It is now more than ninety days since Spain went to the polls, yet the country is still without a new government.
The intervening three months has seen endless rhetoric, performative outrage, bitter recrimination, pro-independence and anti-amnesty demonstrations, but little in the way of substantive progress towards forming a new administration.
To begin with, more than a month was taken up with opposition leader Alberto Feijoo’s failed effort at investiture. That it was a doomed process from the get go was evident to all and sundry, not least to Feijoo himself, who simply used the process to posture, buy time and shore up his leadership, in the wake of disappointing election results that left his putative right-wing coalition six seats short of a majority.
From the moment the hardline Catalan separatists Junts per Catalunya emerged as kingmakers from July’s vote, Feijoo’s project was dead in the water. Once upon a time, not so long ago, Basque and Catalan separatists were amenable to making deals with Feijoo’s Popular Party in return for regional concessions.
However, since Vox have made themselves indispensable to any right wing majority, (a far right party who wants to ban all secessionist political formations), such deals have become unthinkable.
With Feijoo bowing out, current caretaker prime minister Pedro Sanchez, the only candidate with any realistic hope of stitching together a parliamentary majority of 176, was officially called on by the king to attempt to do so.
While Feijoo was going through the motions of investiture, Sanchez quietly made overtures to the six different political entities whose support he will need to renew his progressive coalition for another four years.
He has publicly stated on a number of occasions his absolute belief that there will be a new government, thus avoiding a return to the polls.
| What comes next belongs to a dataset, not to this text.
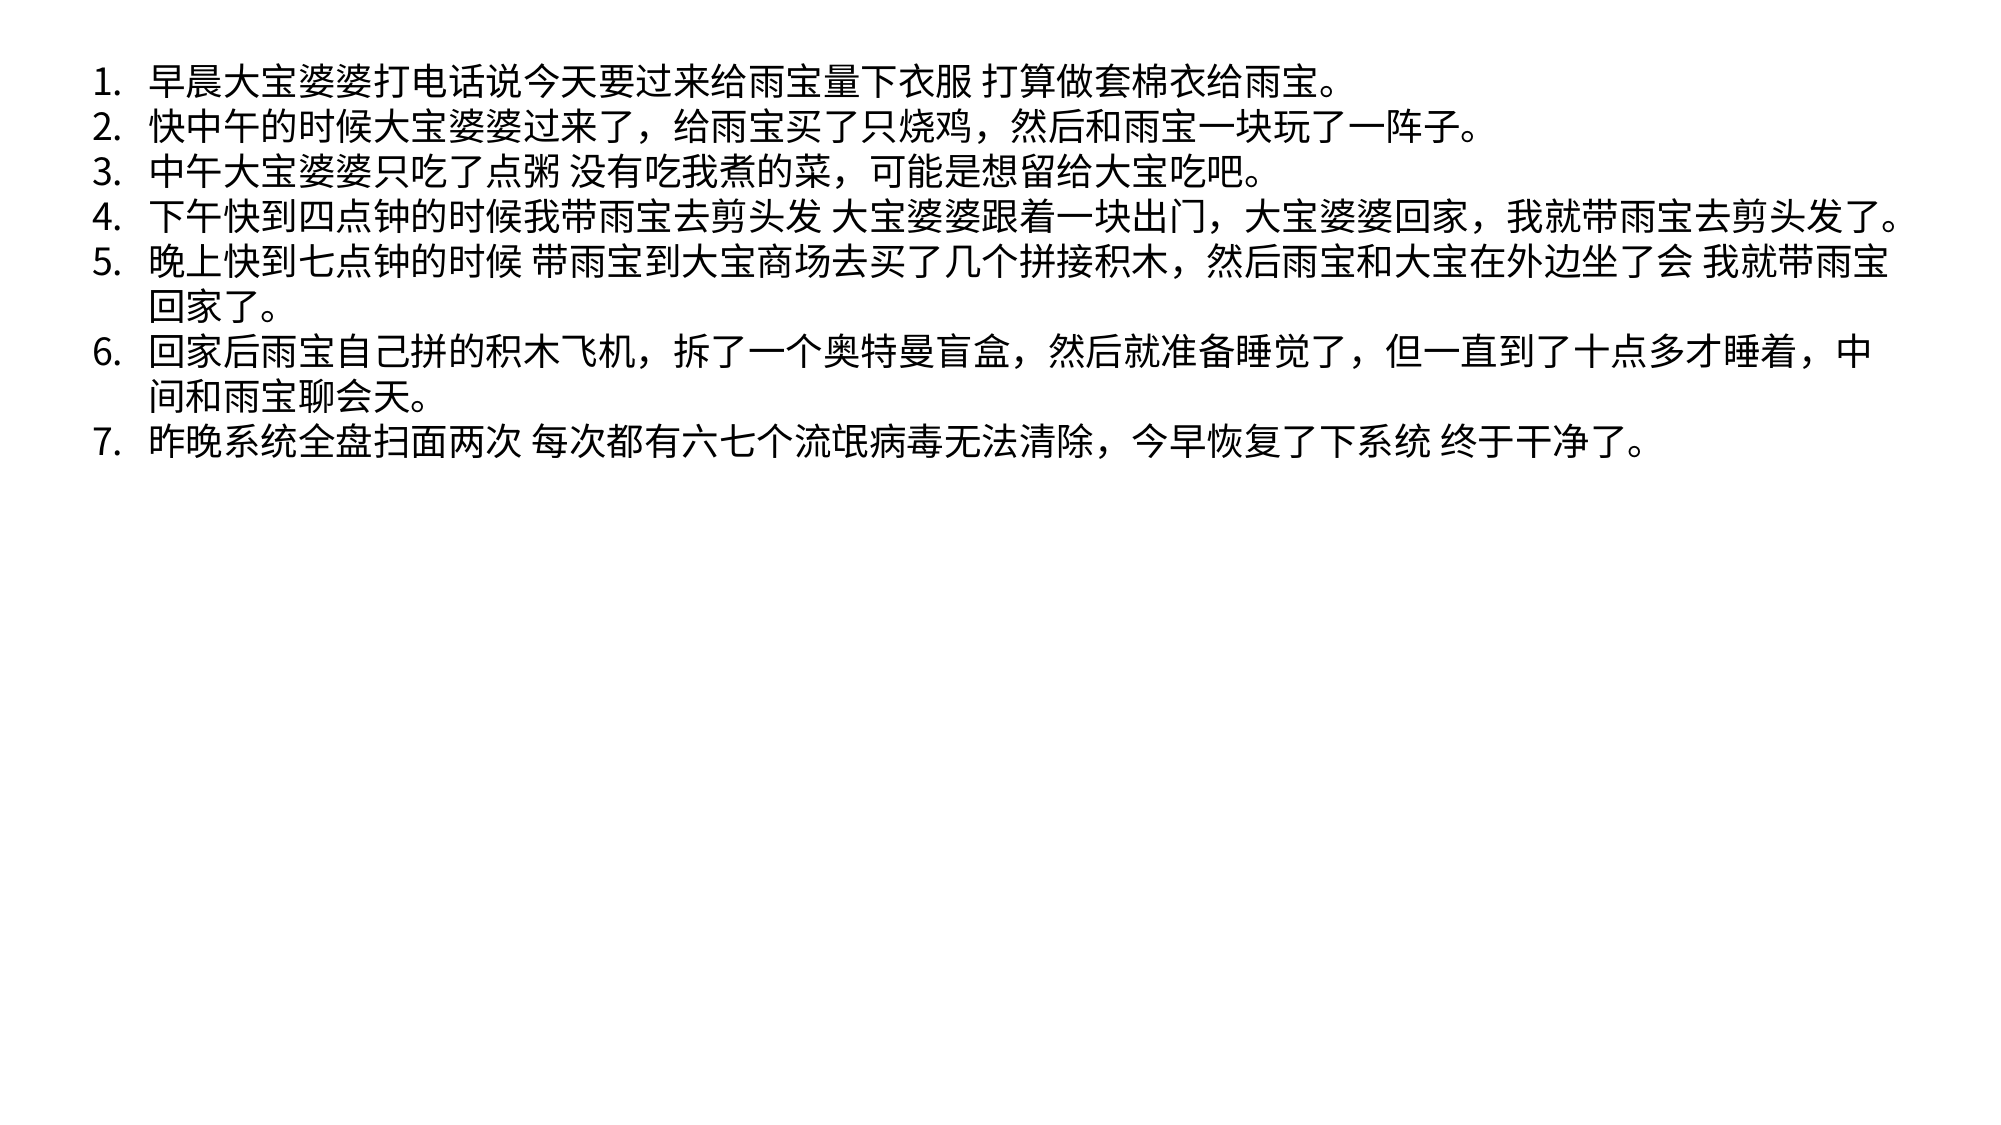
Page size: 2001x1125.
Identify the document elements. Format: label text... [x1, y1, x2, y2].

text_box 早晨大宝婆婆打电话说今天要过来给雨宝量下衣服 打算做套棉衣给雨宝。 快中午的时候大宝婆婆过来了，给雨宝买了只烧鸡，然后和雨宝一块玩了一阵子。 中午大宝婆婆只吃了点粥 没有吃我煮的菜，可能是想留给大宝吃吧。 下午快到四点钟的时候我带雨宝去剪头发 大宝婆婆跟着一块出门，大宝婆婆回家，我就带雨宝去剪头发了。 晚上快到七点钟的时候 带雨宝到大宝商场去买了几个拼接积木，然后雨宝和大宝在外边坐了会 我就带雨宝回家了。 回家后雨宝自己拼的积木飞机，拆了一个奥特曼盲盒，然后就准备睡觉了，但一直到了十点多才睡着，中间和雨宝聊会天。 昨晚系统全盘扫面两次 每次都有六七个流氓病毒无法清除，今早恢复了下系统 终于干净了。 [77, 50, 1921, 471]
However, the initial optimism within the PSOE, in the wake of its better than expected election results, has been tempered in recent weeks by the reality of just how difficult reaching agreement with separatists will actually be.
The first baby step towards putting together a government was completed only this week with the signing of a new coalition agreement between PSOE and their radical left junior partners, Sumar, which will form the nucleus of any putative progressive administration. The document included some eye-catching policies, such as the reduction of the working week to 37.5 hours, and was announced to much fanfare, with both parties keen to demonstrate momentum towards government formation.
However, a slick, public presentation can’t disguise the fact that a PSOE/ Sumar deal was never seriously in doubt, and represents by far the easiest piece of the government formation puzzle. The hardest piece, hammering out a deal with Catalan separatists, Junts per Catalunya and the ERC, appears to have gotten a whole lot harder in recent weeks, as both parties have put aside their considerable differences to up the ante on Sanchez.
The secessionists are now demanding official recognition of Catalonia and the Basque country as “nations” in their own right, in addition to a widespread amnesty for those involved in the independence debacle of 2017, and an agreed referendum in the lifetime of the next parliament.
For Sanchez and many in his party the holding of a referendum is simply a bridge too far. Even in the unlikely event that Sanchez agreed to one, it would potentially be very difficult to implement.
The vote held in 2017 was struck down as unconstitutional by the constitutional court, a ruling unlikely to change, given there is no mechanism for complete secession in a document that forms the basis of Spain’s federal system of autonomous communities.
In terms of how the negotiations may play out over the coming weeks, at least one leading Catalan political analyst, Joan Esculies, is of the view that “Junts will maintain its line of referendum or nothing. I think we will go forward to an electoral repeat”.
Up to recently the conventional wisdom had been that when push came to shove, Junts would hoover up as many concessions short of a referendum as possible, before finally voting Sanchez back into power, rather than risk a second election which could see a considerably more hostile right wing coalition win office.
With the deadline for Sanchez’s investiture vote fast approaching, this hypothesis is looking ever more dubious. Whatever the eventual outcome, there is one thing of which we can be sure, the negotiations will almost certainly go down to the wire.